(Data records)
##############################

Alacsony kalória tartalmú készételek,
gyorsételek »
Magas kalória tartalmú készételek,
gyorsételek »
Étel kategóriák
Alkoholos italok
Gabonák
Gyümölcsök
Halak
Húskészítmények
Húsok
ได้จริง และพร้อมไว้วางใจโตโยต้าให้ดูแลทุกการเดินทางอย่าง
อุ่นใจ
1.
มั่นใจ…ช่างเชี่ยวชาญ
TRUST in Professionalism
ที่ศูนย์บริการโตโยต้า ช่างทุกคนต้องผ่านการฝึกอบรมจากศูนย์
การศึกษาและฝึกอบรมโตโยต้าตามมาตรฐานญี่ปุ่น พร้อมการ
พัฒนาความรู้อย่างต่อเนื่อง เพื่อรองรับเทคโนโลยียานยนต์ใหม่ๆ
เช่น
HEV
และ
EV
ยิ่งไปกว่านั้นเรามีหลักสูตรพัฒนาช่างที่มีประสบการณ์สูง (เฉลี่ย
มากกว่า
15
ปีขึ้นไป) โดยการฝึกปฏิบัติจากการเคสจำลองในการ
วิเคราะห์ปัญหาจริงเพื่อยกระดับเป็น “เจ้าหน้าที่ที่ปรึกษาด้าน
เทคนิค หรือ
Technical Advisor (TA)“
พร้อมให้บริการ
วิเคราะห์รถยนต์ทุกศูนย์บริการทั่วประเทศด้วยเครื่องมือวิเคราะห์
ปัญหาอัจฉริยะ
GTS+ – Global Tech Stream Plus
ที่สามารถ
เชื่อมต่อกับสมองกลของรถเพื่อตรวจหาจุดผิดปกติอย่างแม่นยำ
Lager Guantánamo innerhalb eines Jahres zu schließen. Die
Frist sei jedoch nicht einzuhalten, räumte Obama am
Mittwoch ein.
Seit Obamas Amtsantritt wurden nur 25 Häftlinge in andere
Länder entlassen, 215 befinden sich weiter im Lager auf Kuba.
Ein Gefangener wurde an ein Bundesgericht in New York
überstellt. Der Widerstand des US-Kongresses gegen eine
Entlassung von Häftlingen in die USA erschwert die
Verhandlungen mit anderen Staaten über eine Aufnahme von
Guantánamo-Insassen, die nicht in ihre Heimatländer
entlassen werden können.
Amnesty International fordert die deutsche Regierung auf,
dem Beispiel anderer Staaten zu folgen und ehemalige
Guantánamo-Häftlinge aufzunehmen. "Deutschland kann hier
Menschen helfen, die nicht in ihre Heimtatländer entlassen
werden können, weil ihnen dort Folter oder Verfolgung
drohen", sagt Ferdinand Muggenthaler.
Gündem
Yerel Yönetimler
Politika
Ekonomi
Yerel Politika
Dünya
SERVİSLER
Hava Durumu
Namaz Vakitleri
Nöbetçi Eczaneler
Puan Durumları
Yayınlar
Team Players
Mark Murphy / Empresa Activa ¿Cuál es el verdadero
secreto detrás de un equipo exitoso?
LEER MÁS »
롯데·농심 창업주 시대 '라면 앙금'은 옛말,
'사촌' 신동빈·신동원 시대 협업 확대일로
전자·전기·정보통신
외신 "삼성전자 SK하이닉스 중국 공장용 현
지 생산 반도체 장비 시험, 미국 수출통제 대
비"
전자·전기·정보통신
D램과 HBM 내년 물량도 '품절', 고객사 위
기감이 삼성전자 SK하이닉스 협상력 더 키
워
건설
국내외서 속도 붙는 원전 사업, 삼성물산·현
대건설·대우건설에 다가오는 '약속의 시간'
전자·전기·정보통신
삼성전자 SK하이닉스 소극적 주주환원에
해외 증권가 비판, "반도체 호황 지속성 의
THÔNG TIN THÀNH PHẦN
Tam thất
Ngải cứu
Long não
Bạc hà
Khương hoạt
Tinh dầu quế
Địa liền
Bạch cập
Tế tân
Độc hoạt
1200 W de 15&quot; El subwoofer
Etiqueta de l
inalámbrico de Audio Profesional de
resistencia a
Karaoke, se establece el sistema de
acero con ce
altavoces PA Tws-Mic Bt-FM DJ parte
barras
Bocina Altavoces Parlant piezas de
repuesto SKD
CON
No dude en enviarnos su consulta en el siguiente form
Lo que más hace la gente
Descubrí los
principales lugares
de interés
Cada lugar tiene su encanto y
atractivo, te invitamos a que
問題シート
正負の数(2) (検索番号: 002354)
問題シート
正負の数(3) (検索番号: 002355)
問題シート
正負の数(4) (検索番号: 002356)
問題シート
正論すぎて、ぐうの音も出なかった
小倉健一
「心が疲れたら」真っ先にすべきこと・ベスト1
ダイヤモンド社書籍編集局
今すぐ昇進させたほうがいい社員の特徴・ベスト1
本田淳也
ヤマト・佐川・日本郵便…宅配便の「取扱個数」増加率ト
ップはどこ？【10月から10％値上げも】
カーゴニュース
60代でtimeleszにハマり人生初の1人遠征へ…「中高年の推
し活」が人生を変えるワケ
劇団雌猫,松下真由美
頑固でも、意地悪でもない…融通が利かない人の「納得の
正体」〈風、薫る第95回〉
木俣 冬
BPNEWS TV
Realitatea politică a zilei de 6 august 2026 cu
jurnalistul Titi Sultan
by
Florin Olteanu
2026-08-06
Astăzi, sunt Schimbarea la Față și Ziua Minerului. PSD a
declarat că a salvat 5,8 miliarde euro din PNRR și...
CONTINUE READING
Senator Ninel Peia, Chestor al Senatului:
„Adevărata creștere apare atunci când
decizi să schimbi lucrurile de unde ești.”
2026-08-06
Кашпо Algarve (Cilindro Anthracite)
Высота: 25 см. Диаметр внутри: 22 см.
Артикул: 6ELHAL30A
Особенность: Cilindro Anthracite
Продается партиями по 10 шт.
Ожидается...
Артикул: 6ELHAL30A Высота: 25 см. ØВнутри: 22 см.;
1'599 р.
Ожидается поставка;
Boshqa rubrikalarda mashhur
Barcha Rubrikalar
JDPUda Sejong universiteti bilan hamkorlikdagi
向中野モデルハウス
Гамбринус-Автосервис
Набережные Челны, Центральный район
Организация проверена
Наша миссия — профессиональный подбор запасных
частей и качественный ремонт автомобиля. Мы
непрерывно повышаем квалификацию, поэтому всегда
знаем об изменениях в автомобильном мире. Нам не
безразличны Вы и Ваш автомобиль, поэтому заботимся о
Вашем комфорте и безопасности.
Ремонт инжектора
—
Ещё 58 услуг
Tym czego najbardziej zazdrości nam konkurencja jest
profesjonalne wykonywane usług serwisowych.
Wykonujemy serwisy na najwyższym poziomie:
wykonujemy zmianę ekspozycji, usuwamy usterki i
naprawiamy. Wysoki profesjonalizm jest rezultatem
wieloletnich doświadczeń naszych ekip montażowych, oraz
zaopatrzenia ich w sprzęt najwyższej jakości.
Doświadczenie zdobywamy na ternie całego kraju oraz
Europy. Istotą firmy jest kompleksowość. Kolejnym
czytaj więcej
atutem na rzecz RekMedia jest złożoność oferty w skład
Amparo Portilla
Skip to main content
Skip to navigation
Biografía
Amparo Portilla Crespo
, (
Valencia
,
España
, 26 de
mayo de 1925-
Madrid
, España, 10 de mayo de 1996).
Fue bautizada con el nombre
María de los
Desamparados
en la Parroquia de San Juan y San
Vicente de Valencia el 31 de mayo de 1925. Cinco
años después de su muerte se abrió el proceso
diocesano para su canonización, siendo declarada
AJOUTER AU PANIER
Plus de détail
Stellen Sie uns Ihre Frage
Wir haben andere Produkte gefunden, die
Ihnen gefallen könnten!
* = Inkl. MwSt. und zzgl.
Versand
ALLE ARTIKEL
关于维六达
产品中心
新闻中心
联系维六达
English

##############################

Print every line of these records word for word, in the same order.

▶ [SOLUTION FOR THIS PROBLEM]
Alacsony kalória tartalmú készételek,
gyorsételek »
Magas kalória tartalmú készételek,
gyorsételek »
Étel kategóriák
Alkoholos italok
Gabonák
Gyümölcsök
Halak
Húskészítmények
Húsok
ได้จริง และพร้อมไว้วางใจโตโยต้าให้ดูแลทุกการเดินทางอย่าง
อุ่นใจ
1.
มั่นใจ…ช่างเชี่ยวชาญ
TRUST in Professionalism
ที่ศูนย์บริการโตโยต้า ช่างทุกคนต้องผ่านการฝึกอบรมจากศูนย์
การศึกษาและฝึกอบรมโตโยต้าตามมาตรฐานญี่ปุ่น พร้อมการ
พัฒนาความรู้อย่างต่อเนื่อง เพื่อรองรับเทคโนโลยียานยนต์ใหม่ๆ
เช่น
HEV
และ
EV
ยิ่งไปกว่านั้นเรามีหลักสูตรพัฒนาช่างที่มีประสบการณ์สูง (เฉลี่ย
มากกว่า
15
ปีขึ้นไป) โดยการฝึกปฏิบัติจากการเคสจำลองในการ
วิเคราะห์ปัญหาจริงเพื่อยกระดับเป็น “เจ้าหน้าที่ที่ปรึกษาด้าน
เทคนิค หรือ
Technical Advisor (TA)“
พร้อมให้บริการ
วิเคราะห์รถยนต์ทุกศูนย์บริการทั่วประเทศด้วยเครื่องมือวิเคราะห์
ปัญหาอัจฉริยะ
GTS+ – Global Tech Stream Plus
ที่สามารถ
เชื่อมต่อกับสมองกลของรถเพื่อตรวจหาจุดผิดปกติอย่างแม่นยำ
Lager Guantánamo innerhalb eines Jahres zu schließen. Die
Frist sei jedoch nicht einzuhalten, räumte Obama am
Mittwoch ein.
Seit Obamas Amtsantritt wurden nur 25 Häftlinge in andere
Länder entlassen, 215 befinden sich weiter im Lager auf Kuba.
Ein Gefangener wurde an ein Bundesgericht in New York
überstellt. Der Widerstand des US-Kongresses gegen eine
Entlassung von Häftlingen in die USA erschwert die
Verhandlungen mit anderen Staaten über eine Aufnahme von
Guantánamo-Insassen, die nicht in ihre Heimatländer
entlassen werden können.
Amnesty International fordert die deutsche Regierung auf,
dem Beispiel anderer Staaten zu folgen und ehemalige
Guantánamo-Häftlinge aufzunehmen. "Deutschland kann hier
Menschen helfen, die nicht in ihre Heimtatländer entlassen
werden können, weil ihnen dort Folter oder Verfolgung
drohen", sagt Ferdinand Muggenthaler.
Gündem
Yerel Yönetimler
Politika
Ekonomi
Yerel Politika
Dünya
SERVİSLER
Hava Durumu
Namaz Vakitleri
Nöbetçi Eczaneler
Puan Durumları
Yayınlar
Team Players
Mark Murphy / Empresa Activa ¿Cuál es el verdadero
secreto detrás de un equipo exitoso?
LEER MÁS »
롯데·농심 창업주 시대 '라면 앙금'은 옛말,
'사촌' 신동빈·신동원 시대 협업 확대일로
전자·전기·정보통신
외신 "삼성전자 SK하이닉스 중국 공장용 현
지 생산 반도체 장비 시험, 미국 수출통제 대
비"
전자·전기·정보통신
D램과 HBM 내년 물량도 '품절', 고객사 위
기감이 삼성전자 SK하이닉스 협상력 더 키
워
건설
국내외서 속도 붙는 원전 사업, 삼성물산·현
대건설·대우건설에 다가오는 '약속의 시간'
전자·전기·정보통신
삼성전자 SK하이닉스 소극적 주주환원에
해외 증권가 비판, "반도체 호황 지속성 의
THÔNG TIN THÀNH PHẦN
Tam thất
Ngải cứu
Long não
Bạc hà
Khương hoạt
Tinh dầu quế
Địa liền
Bạch cập
Tế tân
Độc hoạt
1200 W de 15&quot; El subwoofer
Etiqueta de l
inalámbrico de Audio Profesional de
resistencia a
Karaoke, se establece el sistema de
acero con ce
altavoces PA Tws-Mic Bt-FM DJ parte
barras
Bocina Altavoces Parlant piezas de
repuesto SKD
CON
No dude en enviarnos su consulta en el siguiente form
Lo que más hace la gente
Descubrí los
principales lugares
de interés
Cada lugar tiene su encanto y
atractivo, te invitamos a que
問題シート
正負の数(2) (検索番号: 002354)
問題シート
正負の数(3) (検索番号: 002355)
問題シート
正負の数(4) (検索番号: 002356)
問題シート
正論すぎて、ぐうの音も出なかった
小倉健一
「心が疲れたら」真っ先にすべきこと・ベスト1
ダイヤモンド社書籍編集局
今すぐ昇進させたほうがいい社員の特徴・ベスト1
本田淳也
ヤマト・佐川・日本郵便…宅配便の「取扱個数」増加率ト
ップはどこ？【10月から10％値上げも】
カーゴニュース
60代でtimeleszにハマり人生初の1人遠征へ…「中高年の推
し活」が人生を変えるワケ
劇団雌猫,松下真由美
頑固でも、意地悪でもない…融通が利かない人の「納得の
正体」〈風、薫る第95回〉
木俣 冬
BPNEWS TV
Realitatea politică a zilei de 6 august 2026 cu
jurnalistul Titi Sultan
by
Florin Olteanu
2026-08-06
Astăzi, sunt Schimbarea la Față și Ziua Minerului. PSD a
declarat că a salvat 5,8 miliarde euro din PNRR și...
CONTINUE READING
Senator Ninel Peia, Chestor al Senatului:
„Adevărata creștere apare atunci când
decizi să schimbi lucrurile de unde ești.”
2026-08-06
Кашпо Algarve (Cilindro Anthracite)
Высота: 25 см. Диаметр внутри: 22 см.
Артикул: 6ELHAL30A
Особенность: Cilindro Anthracite
Продается партиями по 10 шт.
Ожидается...
Артикул: 6ELHAL30A Высота: 25 см. ØВнутри: 22 см.;
1'599 р.
Ожидается поставка;
Boshqa rubrikalarda mashhur
Barcha Rubrikalar
JDPUda Sejong universiteti bilan hamkorlikdagi
向中野モデルハウス
Гамбринус-Автосервис
Набережные Челны, Центральный район
Организация проверена
Наша миссия — профессиональный подбор запасных
частей и качественный ремонт автомобиля. Мы
непрерывно повышаем квалификацию, поэтому всегда
знаем об изменениях в автомобильном мире. Нам не
безразличны Вы и Ваш автомобиль, поэтому заботимся о
Вашем комфорте и безопасности.
Ремонт инжектора
—
Ещё 58 услуг
Tym czego najbardziej zazdrości nam konkurencja jest
profesjonalne wykonywane usług serwisowych.
Wykonujemy serwisy na najwyższym poziomie:
wykonujemy zmianę ekspozycji, usuwamy usterki i
naprawiamy. Wysoki profesjonalizm jest rezultatem
wieloletnich doświadczeń naszych ekip montażowych, oraz
zaopatrzenia ich w sprzęt najwyższej jakości.
Doświadczenie zdobywamy na ternie całego kraju oraz
Europy. Istotą firmy jest kompleksowość. Kolejnym
czytaj więcej
atutem na rzecz RekMedia jest złożoność oferty w skład
Amparo Portilla
Skip to main content
Skip to navigation
Biografía
Amparo Portilla Crespo
, (
Valencia
,
España
, 26 de
mayo de 1925-
Madrid
, España, 10 de mayo de 1996).
Fue bautizada con el nombre
María de los
Desamparados
en la Parroquia de San Juan y San
Vicente de Valencia el 31 de mayo de 1925. Cinco
años después de su muerte se abrió el proceso
diocesano para su canonización, siendo declarada
AJOUTER AU PANIER
Plus de détail
Stellen Sie uns Ihre Frage
Wir haben andere Produkte gefunden, die
Ihnen gefallen könnten!
* = Inkl. MwSt. und zzgl.
Versand
ALLE ARTIKEL
关于维六达
产品中心
新闻中心
联系维六达
English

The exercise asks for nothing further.